# Structured page parsing data:
___

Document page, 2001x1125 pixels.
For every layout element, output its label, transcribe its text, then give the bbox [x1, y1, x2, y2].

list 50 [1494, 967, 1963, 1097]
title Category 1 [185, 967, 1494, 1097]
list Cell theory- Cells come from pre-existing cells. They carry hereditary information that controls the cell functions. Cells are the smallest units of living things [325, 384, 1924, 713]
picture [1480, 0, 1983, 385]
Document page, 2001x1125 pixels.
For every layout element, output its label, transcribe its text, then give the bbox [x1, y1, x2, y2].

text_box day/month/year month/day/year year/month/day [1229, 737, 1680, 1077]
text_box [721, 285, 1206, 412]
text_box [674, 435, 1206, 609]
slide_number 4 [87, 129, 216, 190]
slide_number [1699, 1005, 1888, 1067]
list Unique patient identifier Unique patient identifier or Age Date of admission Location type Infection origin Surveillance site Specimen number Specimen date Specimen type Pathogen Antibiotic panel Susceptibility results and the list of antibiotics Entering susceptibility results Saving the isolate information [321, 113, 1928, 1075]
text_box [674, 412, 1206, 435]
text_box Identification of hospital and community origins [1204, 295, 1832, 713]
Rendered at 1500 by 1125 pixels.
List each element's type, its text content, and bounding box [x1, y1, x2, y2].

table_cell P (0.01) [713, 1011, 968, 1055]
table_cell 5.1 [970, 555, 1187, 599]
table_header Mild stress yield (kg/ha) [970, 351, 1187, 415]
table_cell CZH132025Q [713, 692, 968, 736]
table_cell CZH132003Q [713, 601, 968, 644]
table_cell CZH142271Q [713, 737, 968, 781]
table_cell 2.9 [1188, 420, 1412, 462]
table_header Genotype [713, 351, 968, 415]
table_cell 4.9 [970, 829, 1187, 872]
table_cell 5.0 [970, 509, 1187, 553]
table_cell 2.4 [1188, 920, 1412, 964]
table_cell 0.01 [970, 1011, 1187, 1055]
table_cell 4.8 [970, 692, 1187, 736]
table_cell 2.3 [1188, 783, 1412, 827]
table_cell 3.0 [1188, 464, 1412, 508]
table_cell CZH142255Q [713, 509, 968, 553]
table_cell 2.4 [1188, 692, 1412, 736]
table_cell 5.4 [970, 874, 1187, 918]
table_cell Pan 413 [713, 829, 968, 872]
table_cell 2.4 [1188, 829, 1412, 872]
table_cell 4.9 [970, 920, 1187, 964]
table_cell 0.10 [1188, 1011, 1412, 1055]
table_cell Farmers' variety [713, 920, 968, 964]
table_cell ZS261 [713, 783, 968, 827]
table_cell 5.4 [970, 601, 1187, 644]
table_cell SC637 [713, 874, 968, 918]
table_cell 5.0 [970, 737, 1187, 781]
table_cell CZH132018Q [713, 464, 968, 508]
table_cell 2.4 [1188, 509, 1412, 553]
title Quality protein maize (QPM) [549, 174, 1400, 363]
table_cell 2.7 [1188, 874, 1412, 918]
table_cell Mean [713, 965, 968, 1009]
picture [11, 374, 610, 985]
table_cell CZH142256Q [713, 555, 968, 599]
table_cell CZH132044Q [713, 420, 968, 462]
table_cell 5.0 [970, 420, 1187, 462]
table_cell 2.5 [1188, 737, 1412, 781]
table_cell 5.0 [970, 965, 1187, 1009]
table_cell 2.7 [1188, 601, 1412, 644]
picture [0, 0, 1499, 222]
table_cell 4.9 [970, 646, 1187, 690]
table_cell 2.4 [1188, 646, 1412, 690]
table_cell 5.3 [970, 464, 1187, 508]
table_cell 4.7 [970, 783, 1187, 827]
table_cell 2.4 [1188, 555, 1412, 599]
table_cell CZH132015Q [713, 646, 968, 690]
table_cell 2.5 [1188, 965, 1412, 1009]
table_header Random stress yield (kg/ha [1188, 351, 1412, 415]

___

# Work request:
The records above, in their entirety, need to be set down again exactly.

# Solution to this task:
Document page, 2001x1125 pixels.
For every layout element, output its label, transcribe its text, then give the bbox [x1, y1, x2, y2].

list 50 [1494, 967, 1963, 1097]
title Category 1 [185, 967, 1494, 1097]
list Cell theory- Cells come from pre-existing cells. They carry hereditary information that controls the cell functions. Cells are the smallest units of living things [325, 384, 1924, 713]
picture [1480, 0, 1983, 385]
Document page, 2001x1125 pixels.
For every layout element, output its label, transcribe its text, then give the bbox [x1, y1, x2, y2].

text_box day/month/year month/day/year year/month/day [1229, 737, 1680, 1077]
text_box [721, 285, 1206, 412]
text_box [674, 435, 1206, 609]
slide_number 4 [87, 129, 216, 190]
slide_number [1699, 1005, 1888, 1067]
list Unique patient identifier Unique patient identifier or Age Date of admission Location type Infection origin Surveillance site Specimen number Specimen date Specimen type Pathogen Antibiotic panel Susceptibility results and the list of antibiotics Entering susceptibility results Saving the isolate information [321, 113, 1928, 1075]
text_box [674, 412, 1206, 435]
text_box Identification of hospital and community origins [1204, 295, 1832, 713]
Rendered at 1500 by 1125 pixels.
List each element's type, its text content, and bounding box [x1, y1, x2, y2].

table_cell P (0.01) [713, 1011, 968, 1055]
table_cell 5.1 [970, 555, 1187, 599]
table_header Mild stress yield (kg/ha) [970, 351, 1187, 415]
table_cell CZH132025Q [713, 692, 968, 736]
table_cell CZH132003Q [713, 601, 968, 644]
table_cell CZH142271Q [713, 737, 968, 781]
table_cell 2.9 [1188, 420, 1412, 462]
table_header Genotype [713, 351, 968, 415]
table_cell 4.9 [970, 829, 1187, 872]
table_cell 5.0 [970, 509, 1187, 553]
table_cell 2.4 [1188, 920, 1412, 964]
table_cell 0.01 [970, 1011, 1187, 1055]
table_cell 4.8 [970, 692, 1187, 736]
table_cell 2.3 [1188, 783, 1412, 827]
table_cell 3.0 [1188, 464, 1412, 508]
table_cell CZH142255Q [713, 509, 968, 553]
table_cell 2.4 [1188, 692, 1412, 736]
table_cell 5.4 [970, 874, 1187, 918]
table_cell Pan 413 [713, 829, 968, 872]
table_cell 2.4 [1188, 829, 1412, 872]
table_cell 4.9 [970, 920, 1187, 964]
table_cell 0.10 [1188, 1011, 1412, 1055]
table_cell Farmers' variety [713, 920, 968, 964]
table_cell ZS261 [713, 783, 968, 827]
table_cell 5.4 [970, 601, 1187, 644]
table_cell SC637 [713, 874, 968, 918]
table_cell 5.0 [970, 737, 1187, 781]
table_cell CZH132018Q [713, 464, 968, 508]
table_cell 2.4 [1188, 509, 1412, 553]
title Quality protein maize (QPM) [549, 174, 1400, 363]
table_cell 2.7 [1188, 874, 1412, 918]
table_cell Mean [713, 965, 968, 1009]
picture [11, 374, 610, 985]
table_cell CZH142256Q [713, 555, 968, 599]
table_cell CZH132044Q [713, 420, 968, 462]
table_cell 5.0 [970, 420, 1187, 462]
table_cell 2.5 [1188, 737, 1412, 781]
table_cell 5.0 [970, 965, 1187, 1009]
table_cell 2.7 [1188, 601, 1412, 644]
picture [0, 0, 1499, 222]
table_cell 4.9 [970, 646, 1187, 690]
table_cell 2.4 [1188, 646, 1412, 690]
table_cell 5.3 [970, 464, 1187, 508]
table_cell 4.7 [970, 783, 1187, 827]
table_cell 2.4 [1188, 555, 1412, 599]
table_cell CZH132015Q [713, 646, 968, 690]
table_cell 2.5 [1188, 965, 1412, 1009]
table_header Random stress yield (kg/ha [1188, 351, 1412, 415]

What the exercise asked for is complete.